#### WHAT TO PRODUCE
Reproduce, word for word, the section of the forum post below on profiling distributed model training that opens with the words containing "0%| | 0/8667" and closes with "args.func(args)".

#### EXCERPT
========

I am currently trying to profile a distributed training for a LLAMA 2 7B model using 3xA6000 (48*3 GB) GPUs.
When I run the below command, the training runs without any issues:
tune run --nnodes 1 --nproc_per_node 3 full_finetune_distributed --config llama2/7B_full
However, when I run a profiling with NSYS, I get the following error:
nsys profile -t nvtx,cuda,osrt,cudnn,cublas,mpi --sample=cpu --stats=true --cudabacktrace=all --force-overwrite=true --python-sampling-frequency=1000 --python-sampling=true --cuda-memory-usage=true --python-backtrace=cuda --gpuctxsw=true --show-output=true --export=sqlite -o /home/logs/dlprof_training_profile_llama_july19/dlprof_training_1_bsz/nsys_profile tune run --nnodes 1 --nproc_per_node 3 full_finetune_distributed --config llama2/7B_full
Error:
INFO:torchtune.utils.logging:Model is wrapped with FSDP at : 2024-07-19 01:27:17.021160
INFO:torchtune.utils.logging:Optimizer is initialized.
INFO:torchtune.utils.logging:Dataset and Sampler are initialized.
0%| | 0/8667 [00:00<?, ?it/s]W0719 01:27:30.704000 140471808695552 torch/distributed/elastic/multiprocessing/api.py:851] Sending process 3648 closing signal SIGTERM
E0719 01:27:33.682000 140471808695552 torch/distributed/elastic/multiprocessing/api.py:826] failed (exitcode: -11) local_rank: 0 (pid: 3646) of binary: /root/miniconda3/envs/torchtune/bin/python
Running with torchrun...
Traceback (most recent call last):
File "/root/miniconda3/envs/torchtune/bin/tune", line 8, in <module>
sys.exit(main())
File "/home/research/torchtune/torchtune/_cli/tune.py", line 49, in main
parser.run(args)
File "/home/research/torchtune/torchtune/_cli/tune.py", line 43, in run
args.func(args)
File "/home/research/torchtune/torchtune/_cli/run.py", line 177, in _run_cmd
self._run_distributed(args)
File "/home/research/torchtune/torchtune/_cli/run.py", line 88, in _run_distributed
run(args)

========

#### MATERIAL
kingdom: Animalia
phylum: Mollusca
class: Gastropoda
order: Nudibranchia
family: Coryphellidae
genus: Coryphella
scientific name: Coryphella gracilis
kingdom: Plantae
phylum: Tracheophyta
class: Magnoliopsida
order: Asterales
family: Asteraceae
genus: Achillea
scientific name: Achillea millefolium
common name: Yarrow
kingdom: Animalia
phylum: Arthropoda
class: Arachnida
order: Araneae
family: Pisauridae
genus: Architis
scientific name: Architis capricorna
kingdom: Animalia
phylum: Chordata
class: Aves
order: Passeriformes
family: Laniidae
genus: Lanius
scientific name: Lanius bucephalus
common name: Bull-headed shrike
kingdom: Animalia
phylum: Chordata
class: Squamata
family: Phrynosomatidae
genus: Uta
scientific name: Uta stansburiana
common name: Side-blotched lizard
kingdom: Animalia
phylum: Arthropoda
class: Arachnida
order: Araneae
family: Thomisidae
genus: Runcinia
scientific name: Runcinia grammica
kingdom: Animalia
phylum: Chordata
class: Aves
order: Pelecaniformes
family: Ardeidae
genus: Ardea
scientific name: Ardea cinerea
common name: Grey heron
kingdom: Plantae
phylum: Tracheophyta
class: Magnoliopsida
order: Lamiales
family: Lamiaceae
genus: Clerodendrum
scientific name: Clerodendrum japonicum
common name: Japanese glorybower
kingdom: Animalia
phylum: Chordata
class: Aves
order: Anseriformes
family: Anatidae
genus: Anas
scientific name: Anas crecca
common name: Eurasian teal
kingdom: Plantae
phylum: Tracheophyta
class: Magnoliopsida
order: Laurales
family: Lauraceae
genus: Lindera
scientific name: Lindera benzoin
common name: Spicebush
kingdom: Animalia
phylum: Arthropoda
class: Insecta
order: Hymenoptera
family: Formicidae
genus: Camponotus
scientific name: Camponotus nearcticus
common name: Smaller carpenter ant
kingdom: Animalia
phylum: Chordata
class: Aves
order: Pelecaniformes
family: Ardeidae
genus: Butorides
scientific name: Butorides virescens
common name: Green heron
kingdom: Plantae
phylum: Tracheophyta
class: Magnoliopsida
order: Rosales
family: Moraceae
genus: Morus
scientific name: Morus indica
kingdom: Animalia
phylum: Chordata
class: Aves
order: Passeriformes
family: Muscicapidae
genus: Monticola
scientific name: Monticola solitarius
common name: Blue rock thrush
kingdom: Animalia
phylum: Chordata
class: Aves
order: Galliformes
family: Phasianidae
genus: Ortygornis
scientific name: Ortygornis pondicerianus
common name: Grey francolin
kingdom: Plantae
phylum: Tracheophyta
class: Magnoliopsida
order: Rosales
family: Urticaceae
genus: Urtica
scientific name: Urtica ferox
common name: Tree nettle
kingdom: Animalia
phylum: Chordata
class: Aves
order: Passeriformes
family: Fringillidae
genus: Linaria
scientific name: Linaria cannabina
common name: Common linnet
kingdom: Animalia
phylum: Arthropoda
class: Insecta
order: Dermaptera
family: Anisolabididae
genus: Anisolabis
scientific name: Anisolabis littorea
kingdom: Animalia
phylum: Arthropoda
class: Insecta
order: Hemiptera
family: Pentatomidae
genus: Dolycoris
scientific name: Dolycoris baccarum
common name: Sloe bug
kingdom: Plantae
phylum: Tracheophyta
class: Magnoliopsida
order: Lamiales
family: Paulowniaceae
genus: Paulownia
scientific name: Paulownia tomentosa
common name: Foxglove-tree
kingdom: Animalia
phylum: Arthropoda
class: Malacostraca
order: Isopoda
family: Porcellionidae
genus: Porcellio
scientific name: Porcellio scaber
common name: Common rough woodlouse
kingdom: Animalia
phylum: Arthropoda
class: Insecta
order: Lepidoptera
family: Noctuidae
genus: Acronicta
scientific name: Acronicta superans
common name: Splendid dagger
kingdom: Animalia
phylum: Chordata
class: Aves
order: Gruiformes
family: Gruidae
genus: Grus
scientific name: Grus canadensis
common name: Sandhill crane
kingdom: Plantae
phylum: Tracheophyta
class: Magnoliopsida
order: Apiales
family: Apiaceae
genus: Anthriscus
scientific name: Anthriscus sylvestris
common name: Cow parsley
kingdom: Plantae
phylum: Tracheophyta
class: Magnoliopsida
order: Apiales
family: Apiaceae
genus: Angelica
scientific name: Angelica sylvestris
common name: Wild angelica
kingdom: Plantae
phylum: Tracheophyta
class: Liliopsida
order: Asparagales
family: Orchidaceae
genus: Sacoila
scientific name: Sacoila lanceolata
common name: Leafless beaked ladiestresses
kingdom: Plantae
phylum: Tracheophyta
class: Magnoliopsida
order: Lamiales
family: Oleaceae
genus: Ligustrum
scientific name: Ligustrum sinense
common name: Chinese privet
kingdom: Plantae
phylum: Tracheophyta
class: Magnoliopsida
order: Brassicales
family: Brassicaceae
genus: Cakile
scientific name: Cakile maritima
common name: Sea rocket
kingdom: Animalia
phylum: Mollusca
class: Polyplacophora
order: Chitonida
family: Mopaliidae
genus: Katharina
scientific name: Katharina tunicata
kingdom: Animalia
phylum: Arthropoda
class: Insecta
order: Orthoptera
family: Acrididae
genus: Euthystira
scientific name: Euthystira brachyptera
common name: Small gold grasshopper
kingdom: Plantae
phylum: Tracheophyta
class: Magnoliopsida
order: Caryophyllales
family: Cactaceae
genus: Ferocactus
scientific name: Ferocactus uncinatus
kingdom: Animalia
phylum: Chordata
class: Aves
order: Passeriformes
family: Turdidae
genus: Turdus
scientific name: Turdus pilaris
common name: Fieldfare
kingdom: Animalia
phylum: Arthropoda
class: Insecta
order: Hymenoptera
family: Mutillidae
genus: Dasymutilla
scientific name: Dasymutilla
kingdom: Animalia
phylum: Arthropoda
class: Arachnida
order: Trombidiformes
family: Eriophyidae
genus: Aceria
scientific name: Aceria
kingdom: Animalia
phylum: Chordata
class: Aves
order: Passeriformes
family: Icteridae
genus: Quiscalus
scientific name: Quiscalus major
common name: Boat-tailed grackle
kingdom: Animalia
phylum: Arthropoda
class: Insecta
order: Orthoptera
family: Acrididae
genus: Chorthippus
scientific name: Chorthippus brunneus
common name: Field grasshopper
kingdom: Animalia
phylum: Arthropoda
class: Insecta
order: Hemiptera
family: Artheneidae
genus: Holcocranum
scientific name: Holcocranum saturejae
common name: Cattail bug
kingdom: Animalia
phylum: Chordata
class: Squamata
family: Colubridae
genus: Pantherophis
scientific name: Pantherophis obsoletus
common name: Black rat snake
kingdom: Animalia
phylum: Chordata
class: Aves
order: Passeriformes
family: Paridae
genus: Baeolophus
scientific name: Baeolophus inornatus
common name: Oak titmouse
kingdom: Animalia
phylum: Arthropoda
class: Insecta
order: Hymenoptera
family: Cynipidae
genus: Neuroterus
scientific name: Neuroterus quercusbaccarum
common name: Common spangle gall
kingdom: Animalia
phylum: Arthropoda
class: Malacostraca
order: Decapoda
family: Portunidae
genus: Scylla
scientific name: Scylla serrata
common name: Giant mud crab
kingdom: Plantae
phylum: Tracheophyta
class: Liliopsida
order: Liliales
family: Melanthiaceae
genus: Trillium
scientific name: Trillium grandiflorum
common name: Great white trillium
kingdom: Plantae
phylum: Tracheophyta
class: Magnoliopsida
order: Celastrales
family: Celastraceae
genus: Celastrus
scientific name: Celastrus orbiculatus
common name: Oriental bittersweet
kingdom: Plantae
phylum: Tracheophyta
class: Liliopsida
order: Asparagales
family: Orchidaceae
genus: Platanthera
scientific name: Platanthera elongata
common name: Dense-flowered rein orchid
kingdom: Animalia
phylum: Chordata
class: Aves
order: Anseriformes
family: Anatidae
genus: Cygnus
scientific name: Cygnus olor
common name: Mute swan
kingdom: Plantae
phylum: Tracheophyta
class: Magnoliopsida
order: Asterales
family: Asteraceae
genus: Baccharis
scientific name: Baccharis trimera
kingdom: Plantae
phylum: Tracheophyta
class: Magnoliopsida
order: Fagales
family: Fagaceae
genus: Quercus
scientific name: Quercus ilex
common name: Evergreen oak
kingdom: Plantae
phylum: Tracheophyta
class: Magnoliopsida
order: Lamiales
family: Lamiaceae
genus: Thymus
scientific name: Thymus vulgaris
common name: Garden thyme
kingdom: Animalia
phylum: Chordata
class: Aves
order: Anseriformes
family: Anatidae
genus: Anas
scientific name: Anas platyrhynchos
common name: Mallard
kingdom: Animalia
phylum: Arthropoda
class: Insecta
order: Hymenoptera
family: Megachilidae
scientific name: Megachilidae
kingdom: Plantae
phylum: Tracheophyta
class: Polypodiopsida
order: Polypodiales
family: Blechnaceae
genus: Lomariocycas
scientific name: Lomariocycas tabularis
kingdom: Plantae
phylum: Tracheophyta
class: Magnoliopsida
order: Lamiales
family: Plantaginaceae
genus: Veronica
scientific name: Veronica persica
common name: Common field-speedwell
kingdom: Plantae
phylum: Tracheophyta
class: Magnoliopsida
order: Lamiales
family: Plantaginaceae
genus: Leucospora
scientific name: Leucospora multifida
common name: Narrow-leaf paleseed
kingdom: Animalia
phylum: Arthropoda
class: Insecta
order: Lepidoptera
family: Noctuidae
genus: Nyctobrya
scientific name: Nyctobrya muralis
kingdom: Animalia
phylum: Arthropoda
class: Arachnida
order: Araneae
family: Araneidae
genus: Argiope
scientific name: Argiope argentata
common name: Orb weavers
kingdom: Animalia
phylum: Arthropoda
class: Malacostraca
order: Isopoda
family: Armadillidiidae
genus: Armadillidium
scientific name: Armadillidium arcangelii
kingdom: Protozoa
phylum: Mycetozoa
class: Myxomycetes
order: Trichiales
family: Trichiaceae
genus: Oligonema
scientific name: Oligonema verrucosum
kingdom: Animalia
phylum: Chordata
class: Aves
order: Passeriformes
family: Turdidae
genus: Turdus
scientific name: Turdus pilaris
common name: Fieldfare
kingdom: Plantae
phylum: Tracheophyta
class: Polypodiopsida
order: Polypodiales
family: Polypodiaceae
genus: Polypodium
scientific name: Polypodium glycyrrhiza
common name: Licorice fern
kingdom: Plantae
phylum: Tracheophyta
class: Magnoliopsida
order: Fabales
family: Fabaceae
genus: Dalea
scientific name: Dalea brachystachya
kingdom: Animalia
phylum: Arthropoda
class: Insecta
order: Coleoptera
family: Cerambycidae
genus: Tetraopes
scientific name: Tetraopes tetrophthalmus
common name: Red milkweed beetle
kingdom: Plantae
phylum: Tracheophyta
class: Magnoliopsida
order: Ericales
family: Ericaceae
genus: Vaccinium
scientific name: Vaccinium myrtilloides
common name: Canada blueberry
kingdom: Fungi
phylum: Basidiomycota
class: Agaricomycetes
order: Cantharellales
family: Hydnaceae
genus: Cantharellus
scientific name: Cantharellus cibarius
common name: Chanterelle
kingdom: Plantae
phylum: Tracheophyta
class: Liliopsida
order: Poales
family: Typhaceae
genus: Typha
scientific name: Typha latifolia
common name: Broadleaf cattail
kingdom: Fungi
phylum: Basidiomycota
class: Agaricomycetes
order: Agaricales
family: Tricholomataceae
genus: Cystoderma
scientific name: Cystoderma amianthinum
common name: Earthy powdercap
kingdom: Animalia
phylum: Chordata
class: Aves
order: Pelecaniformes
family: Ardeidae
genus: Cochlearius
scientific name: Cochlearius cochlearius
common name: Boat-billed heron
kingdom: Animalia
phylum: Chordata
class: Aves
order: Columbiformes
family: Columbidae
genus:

========

#### WRITTEN SOLUTION
0%| | 0/8667 [00:00<?, ?it/s]W0719 01:27:30.704000 140471808695552 torch/distributed/elastic/multiprocessing/api.py:851] Sending process 3648 closing signal SIGTERM
E0719 01:27:33.682000 140471808695552 torch/distributed/elastic/multiprocessing/api.py:826] failed (exitcode: -11) local_rank: 0 (pid: 3646) of binary: /root/miniconda3/envs/torchtune/bin/python
Running with torchrun...
Traceback (most recent call last):
File "/root/miniconda3/envs/torchtune/bin/tune", line 8, in <module>
sys.exit(main())
File "/home/research/torchtune/torchtune/_cli/tune.py", line 49, in main
parser.run(args)
File "/home/research/torchtune/torchtune/_cli/tune.py", line 43, in run
args.func(args)